35a.1. De vereniging zal, zonder hieraan nadere voorwaarden te verbinden, ontheffing verlenen voor de in het artikel 35 lid 5 vermelde verplichting aan een eigenaar die gerechtigd is tot twintig (20) of meer hotelappartementen deel uitmakende van het appartementsrecht met index A-1.
Onderhavige ontheffing wordt uitsluitend verleend aan de betreffende eigenaar en is niet voor overdracht vatbaar. Bedoelde ontheffing komt voorts te vervallen indien op enig moment de betreffende eigenaar gerechtigd is tot minder dan twintig (20) hotelappartementen.

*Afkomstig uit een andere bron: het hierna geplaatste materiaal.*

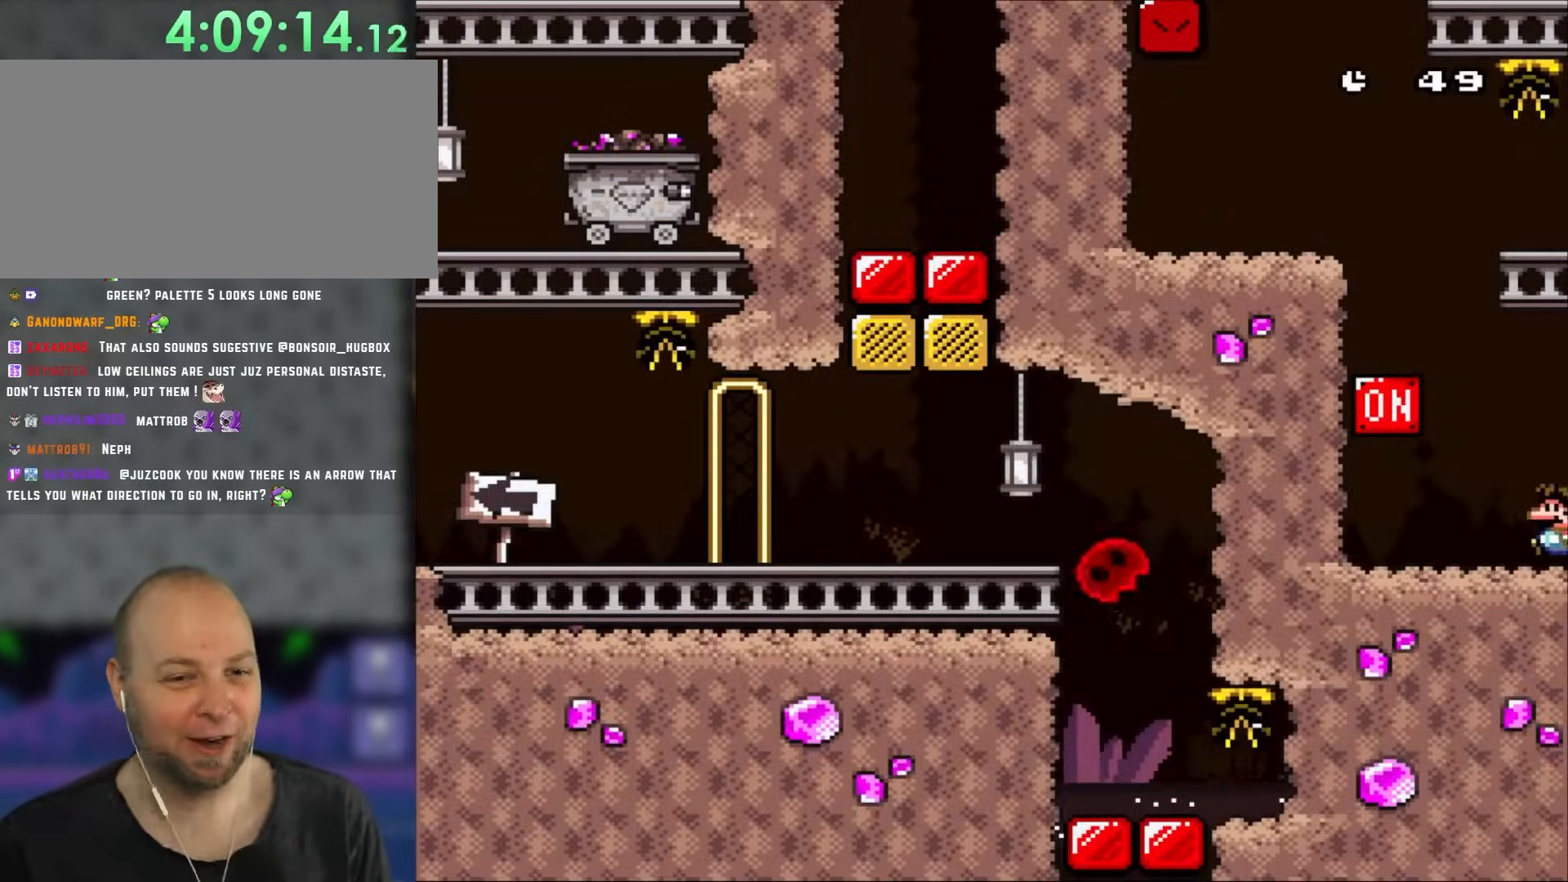
{"dt_ms": 500, "buttons": ["X", "DPAD_RIGHT"], "events": [[333, "A", "down"], [367, "DPAD_LEFT", "up"], [400, "DPAD_RIGHT", "down"], [467, "A", "up"]]}
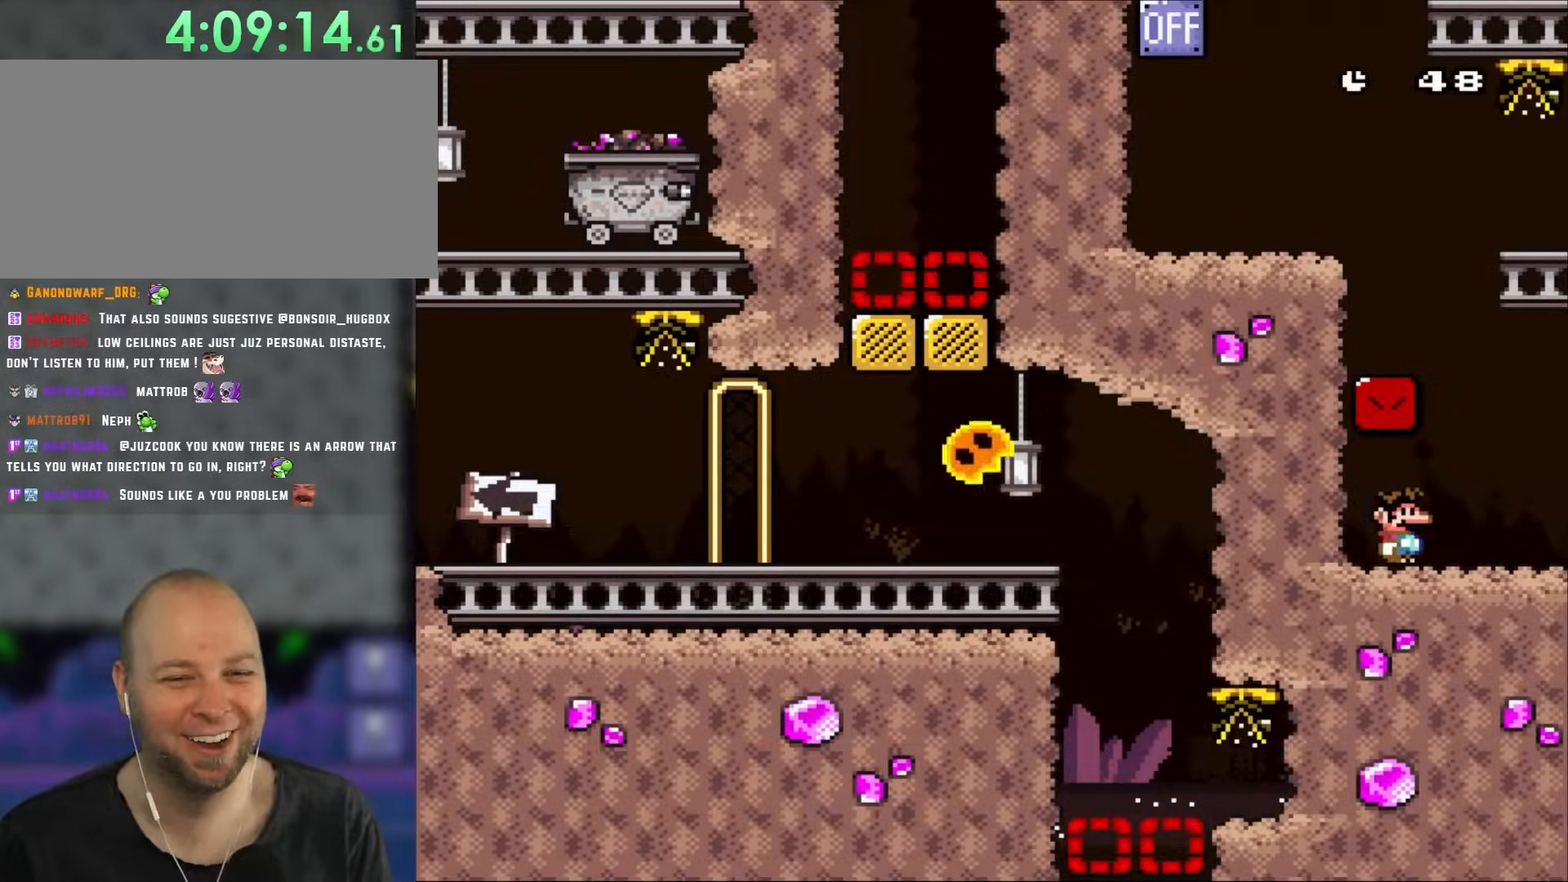
{"dt_ms": 500, "buttons": ["X", "DPAD_LEFT"], "events": [[150, "A", "down"], [183, "DPAD_RIGHT", "up"], [217, "DPAD_LEFT", "down"], [333, "A", "up"]]}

35a 2. De in dit artikel neergelegde verplichting zal middels een in de akte van levering op te nemen kettingbeding dienen te worden opgelegd aan een opvolgend eigenaar/ gerechtigde van een tot het appartementsrecht met index A-1 behorend hotelappartement
2.4.
De ondersplitsing van de commerciële ruimten A (en overigens ook van de commerciële ruimten B en C) is gerealiseerd op 16 december 2010. De artikelen 25 lid 1 en 35 lid 1 van de akte ondersplitsing van de commerciële ruimten A (en overigens ook van de commerciële ruimten B en C) luiden:
G. Gebruik, beheer en onderhoud van de privé gedeelten
Artikel 25.
25.1.
iedere eigenaar en gebruiker is verplicht het privé gedeelte te gebruiken
overeenkomstig de bestemming: commerciële ruimte.
Een gebruik dat afwijkt van de in de akte nader gegeven bestemming is slechts geoorloofd met toestemming van de vergadering.
Het ts niet toegestaan in de privé-gedeelten beroepen of bedrijfsmatige activiteiten op het gebied van verdovende middelen uit te oefenen, noch daarin gelegenheid te geven tot het (doen) uitoefenen van gokspelen. Voorts is beroepsmatige erotiek niet toegestaan in de privé-gedeelten.
en
I. Het in gebruik geven door een eigenaar van zijn Privé gedeelte aan een gebruiker
Artikel 35.
35.1.
Een eigenaar kan de aan zijn appartementsrecht verbonden gebruiksrechten door een ander laten uitoefenen, mits hij er voor zorgdraagt dat die ander het gebruik slechts verkrijgt na ondertekening van en afgifte aan het bestuur van een in tweevoud opgemaakte en gedagtekende verklaring dat hij de bepalingen van het reglement en het eventuele huishoudelijk reglement, alsmede eventuele regels als bedoeld in artikel 5:128 eerste lid van het Burgerlijk Wetboek, voorzover die op een gebruiker betrekking hebben, zal naleven.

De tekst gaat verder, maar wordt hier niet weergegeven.